** Extract to read **
————————

Back in November 2012, I was preparing my application for Goldsmiths MFA. It was a mammoth task to explain why on earth I wanted to do the course, and to describe my work in terms of critical discourse. I couldn't simply say "I want to be taken seriously, and I want to make full use of the workshop facilities and technicians because I can't afford to do half the things I want to do otherwise."
I got an email last week to say I'd been unsuccessful.
As part of my preparations I looked through my favourite art books. One of those books was Matthew Colling's
Art Crazy Nation. It seemed rather dated (it was published in 2001) and I wondered what he had been writing about recently. Google led me to
Biggs & Collings where I found the above piece by Emma Biggs.
Not being part of the art world's social network, I had no idea they operated as a couple making paintings together, or that his wife works with mosaics – particularly with found fragments.
At Emma's own website (
emmabiggsmosaic.net) I came across her project
Made in England.
"The Made in England mosaic is a celebration of the Stoke-On-Trent ceramics industry and its history. The mosaic incorporates a range of fragments displaying back-stamps and potters marks, representing a wealth of stories and workmanship."

————————

Plain-text sources for documents:

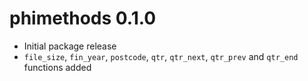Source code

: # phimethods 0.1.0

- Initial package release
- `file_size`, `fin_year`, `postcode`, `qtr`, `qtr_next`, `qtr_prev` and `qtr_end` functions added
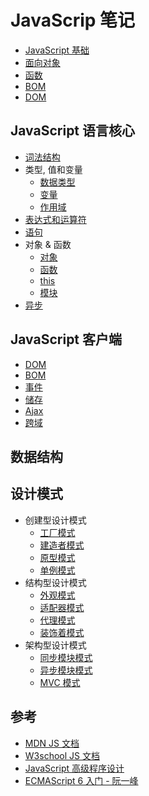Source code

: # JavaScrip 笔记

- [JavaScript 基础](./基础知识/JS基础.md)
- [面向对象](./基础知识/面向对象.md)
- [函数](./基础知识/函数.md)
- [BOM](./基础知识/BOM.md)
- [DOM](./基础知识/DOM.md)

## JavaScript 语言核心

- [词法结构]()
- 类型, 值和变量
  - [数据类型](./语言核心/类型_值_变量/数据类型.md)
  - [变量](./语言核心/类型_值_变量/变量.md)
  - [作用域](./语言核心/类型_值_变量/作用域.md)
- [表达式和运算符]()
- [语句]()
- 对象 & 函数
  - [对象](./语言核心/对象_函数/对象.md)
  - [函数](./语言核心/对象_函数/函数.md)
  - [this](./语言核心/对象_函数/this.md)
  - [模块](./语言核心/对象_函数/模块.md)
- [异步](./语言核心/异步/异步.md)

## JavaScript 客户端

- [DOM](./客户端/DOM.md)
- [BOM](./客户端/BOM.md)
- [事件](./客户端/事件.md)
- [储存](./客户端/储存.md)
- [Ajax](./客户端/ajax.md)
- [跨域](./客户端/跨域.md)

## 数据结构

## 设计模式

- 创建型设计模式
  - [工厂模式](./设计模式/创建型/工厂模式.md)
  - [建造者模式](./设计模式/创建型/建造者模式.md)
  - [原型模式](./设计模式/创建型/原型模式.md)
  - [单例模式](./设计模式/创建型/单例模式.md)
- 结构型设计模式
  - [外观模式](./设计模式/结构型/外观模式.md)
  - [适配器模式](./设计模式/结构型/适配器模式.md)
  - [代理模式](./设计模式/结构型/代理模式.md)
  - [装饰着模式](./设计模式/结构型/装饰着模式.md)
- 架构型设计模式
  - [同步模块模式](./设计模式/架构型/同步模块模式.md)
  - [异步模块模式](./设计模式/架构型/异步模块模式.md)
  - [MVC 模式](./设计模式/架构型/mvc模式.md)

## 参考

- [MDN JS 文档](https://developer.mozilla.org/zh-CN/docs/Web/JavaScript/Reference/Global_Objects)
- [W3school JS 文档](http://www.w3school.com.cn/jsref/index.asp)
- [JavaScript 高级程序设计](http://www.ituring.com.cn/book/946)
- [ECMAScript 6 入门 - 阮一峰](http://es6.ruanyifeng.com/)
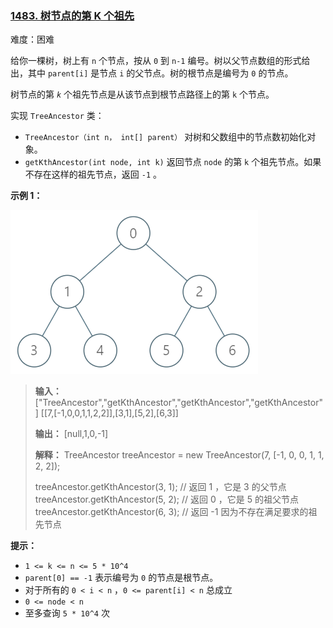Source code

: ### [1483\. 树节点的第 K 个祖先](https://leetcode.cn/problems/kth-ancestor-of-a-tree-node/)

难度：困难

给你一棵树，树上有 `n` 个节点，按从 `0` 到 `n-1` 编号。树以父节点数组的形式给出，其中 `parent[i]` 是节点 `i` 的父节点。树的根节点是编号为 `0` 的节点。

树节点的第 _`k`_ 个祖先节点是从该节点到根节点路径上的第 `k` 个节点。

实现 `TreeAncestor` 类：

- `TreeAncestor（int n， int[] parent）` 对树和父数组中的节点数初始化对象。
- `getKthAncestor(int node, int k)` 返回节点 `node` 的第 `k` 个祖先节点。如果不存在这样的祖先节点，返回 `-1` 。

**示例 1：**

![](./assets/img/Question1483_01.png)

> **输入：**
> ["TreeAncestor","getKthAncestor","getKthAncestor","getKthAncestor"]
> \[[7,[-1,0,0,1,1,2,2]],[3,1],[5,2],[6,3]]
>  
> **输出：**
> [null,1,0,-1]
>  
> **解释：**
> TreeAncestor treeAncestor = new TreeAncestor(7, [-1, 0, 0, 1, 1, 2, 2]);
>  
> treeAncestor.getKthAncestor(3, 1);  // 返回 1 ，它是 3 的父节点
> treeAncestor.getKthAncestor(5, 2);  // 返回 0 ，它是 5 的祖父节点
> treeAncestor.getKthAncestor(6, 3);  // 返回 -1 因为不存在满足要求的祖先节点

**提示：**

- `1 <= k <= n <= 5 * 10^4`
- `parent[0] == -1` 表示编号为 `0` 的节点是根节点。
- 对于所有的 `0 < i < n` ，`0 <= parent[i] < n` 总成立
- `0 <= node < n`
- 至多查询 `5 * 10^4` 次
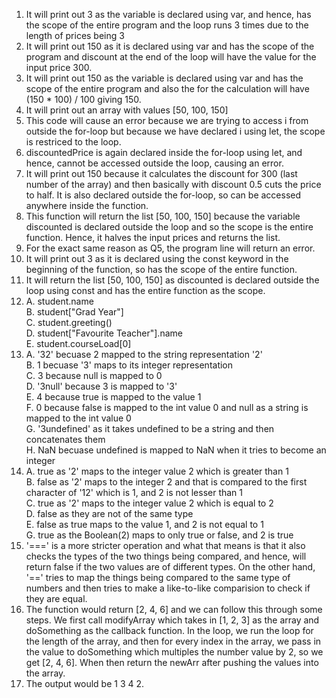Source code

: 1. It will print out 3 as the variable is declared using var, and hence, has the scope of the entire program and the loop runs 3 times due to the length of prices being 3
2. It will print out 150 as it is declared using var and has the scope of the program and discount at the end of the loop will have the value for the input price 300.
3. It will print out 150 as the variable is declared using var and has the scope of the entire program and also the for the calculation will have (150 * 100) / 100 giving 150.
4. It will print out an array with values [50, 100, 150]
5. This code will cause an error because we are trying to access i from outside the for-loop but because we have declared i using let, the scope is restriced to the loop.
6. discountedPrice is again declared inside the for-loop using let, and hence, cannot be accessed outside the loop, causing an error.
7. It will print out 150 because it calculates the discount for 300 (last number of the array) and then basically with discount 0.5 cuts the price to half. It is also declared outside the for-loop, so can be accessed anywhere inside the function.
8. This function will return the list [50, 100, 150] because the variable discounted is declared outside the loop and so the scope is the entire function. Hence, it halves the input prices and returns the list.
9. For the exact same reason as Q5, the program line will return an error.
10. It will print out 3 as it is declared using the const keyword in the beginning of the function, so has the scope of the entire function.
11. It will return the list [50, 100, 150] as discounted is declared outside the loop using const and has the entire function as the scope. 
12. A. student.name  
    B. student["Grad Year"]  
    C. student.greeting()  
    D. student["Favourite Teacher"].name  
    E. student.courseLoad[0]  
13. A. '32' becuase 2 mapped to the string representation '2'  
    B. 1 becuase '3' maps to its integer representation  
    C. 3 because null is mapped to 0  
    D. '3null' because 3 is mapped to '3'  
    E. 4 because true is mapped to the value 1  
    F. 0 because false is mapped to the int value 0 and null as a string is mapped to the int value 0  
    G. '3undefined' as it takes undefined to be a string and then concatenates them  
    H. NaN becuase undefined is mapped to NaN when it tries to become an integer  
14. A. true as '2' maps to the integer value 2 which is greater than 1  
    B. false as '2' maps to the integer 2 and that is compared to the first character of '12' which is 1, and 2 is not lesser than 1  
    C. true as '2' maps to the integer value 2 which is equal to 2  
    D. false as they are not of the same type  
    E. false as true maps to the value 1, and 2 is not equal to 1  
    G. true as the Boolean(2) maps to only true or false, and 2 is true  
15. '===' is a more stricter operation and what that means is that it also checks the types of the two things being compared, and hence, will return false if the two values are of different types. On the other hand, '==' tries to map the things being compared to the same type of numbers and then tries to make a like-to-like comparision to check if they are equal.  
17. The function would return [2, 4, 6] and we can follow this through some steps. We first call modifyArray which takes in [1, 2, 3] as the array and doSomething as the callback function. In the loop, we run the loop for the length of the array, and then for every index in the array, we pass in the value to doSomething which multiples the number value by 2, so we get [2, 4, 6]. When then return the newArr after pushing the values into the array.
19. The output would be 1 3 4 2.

————————

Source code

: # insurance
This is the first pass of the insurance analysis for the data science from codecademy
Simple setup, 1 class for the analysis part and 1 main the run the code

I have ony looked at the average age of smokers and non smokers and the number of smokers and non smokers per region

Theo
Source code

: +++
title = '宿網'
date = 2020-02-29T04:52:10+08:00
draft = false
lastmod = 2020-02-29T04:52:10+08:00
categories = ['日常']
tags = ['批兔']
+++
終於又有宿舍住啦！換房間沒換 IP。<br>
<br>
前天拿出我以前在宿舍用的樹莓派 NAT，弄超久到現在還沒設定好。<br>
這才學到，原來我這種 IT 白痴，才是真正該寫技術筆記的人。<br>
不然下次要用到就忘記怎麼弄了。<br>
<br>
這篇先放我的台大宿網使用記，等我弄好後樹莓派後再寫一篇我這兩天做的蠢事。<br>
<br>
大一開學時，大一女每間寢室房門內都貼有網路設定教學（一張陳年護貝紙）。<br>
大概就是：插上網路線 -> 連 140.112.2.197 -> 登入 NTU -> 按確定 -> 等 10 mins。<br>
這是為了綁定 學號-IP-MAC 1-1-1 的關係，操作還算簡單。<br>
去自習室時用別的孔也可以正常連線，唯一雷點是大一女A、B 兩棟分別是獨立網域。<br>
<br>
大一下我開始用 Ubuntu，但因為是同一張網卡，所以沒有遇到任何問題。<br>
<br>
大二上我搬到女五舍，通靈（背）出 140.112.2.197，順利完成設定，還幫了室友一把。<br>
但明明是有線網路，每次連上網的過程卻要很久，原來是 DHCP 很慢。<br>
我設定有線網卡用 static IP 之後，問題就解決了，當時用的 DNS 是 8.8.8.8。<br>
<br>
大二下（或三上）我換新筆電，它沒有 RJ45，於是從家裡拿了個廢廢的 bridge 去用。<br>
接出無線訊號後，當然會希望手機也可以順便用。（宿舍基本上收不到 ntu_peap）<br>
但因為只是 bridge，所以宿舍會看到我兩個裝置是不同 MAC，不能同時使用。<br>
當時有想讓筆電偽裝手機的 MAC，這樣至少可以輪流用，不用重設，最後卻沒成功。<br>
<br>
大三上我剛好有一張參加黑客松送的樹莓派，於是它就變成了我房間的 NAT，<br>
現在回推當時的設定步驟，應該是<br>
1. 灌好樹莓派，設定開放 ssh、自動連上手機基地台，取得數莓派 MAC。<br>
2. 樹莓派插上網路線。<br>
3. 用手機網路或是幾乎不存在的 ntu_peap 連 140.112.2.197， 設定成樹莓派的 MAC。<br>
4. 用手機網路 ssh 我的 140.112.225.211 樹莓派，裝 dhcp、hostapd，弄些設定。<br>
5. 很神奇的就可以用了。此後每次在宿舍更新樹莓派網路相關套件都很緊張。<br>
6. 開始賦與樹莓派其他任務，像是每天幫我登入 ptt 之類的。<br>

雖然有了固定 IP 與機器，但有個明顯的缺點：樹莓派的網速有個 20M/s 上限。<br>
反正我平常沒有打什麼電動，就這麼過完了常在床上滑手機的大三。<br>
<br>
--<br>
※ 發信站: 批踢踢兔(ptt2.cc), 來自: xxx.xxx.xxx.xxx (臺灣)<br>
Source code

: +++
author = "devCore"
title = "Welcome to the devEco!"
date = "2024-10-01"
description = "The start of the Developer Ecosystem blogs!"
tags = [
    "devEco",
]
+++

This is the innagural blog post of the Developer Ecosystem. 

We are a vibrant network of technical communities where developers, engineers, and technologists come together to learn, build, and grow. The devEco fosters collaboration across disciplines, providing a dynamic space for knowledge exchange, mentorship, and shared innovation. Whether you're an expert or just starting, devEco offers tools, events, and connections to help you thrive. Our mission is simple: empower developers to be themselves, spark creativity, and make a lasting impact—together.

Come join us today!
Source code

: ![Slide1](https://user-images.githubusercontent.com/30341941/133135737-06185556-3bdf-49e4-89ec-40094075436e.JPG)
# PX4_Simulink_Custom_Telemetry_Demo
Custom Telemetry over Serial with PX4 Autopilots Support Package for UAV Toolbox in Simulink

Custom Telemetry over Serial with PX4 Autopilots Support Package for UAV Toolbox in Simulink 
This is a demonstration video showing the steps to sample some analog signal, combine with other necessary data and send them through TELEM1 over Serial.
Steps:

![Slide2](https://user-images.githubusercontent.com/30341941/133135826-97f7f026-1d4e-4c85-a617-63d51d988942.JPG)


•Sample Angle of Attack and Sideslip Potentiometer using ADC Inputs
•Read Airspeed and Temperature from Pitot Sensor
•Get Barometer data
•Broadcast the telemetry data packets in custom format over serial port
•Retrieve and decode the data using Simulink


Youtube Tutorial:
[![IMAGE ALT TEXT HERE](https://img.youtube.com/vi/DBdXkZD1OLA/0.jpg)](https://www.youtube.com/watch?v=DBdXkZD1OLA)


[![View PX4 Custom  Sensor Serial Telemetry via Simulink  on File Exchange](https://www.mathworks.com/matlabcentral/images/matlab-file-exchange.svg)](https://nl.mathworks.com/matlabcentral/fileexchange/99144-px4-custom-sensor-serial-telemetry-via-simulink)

————————

** What you have to do **
In the passage about the Goldsmiths MFA application, what does the Made in England mosaic celebrate?

** Result of this exercise **
The Stoke-On-Trent ceramics industry and its history.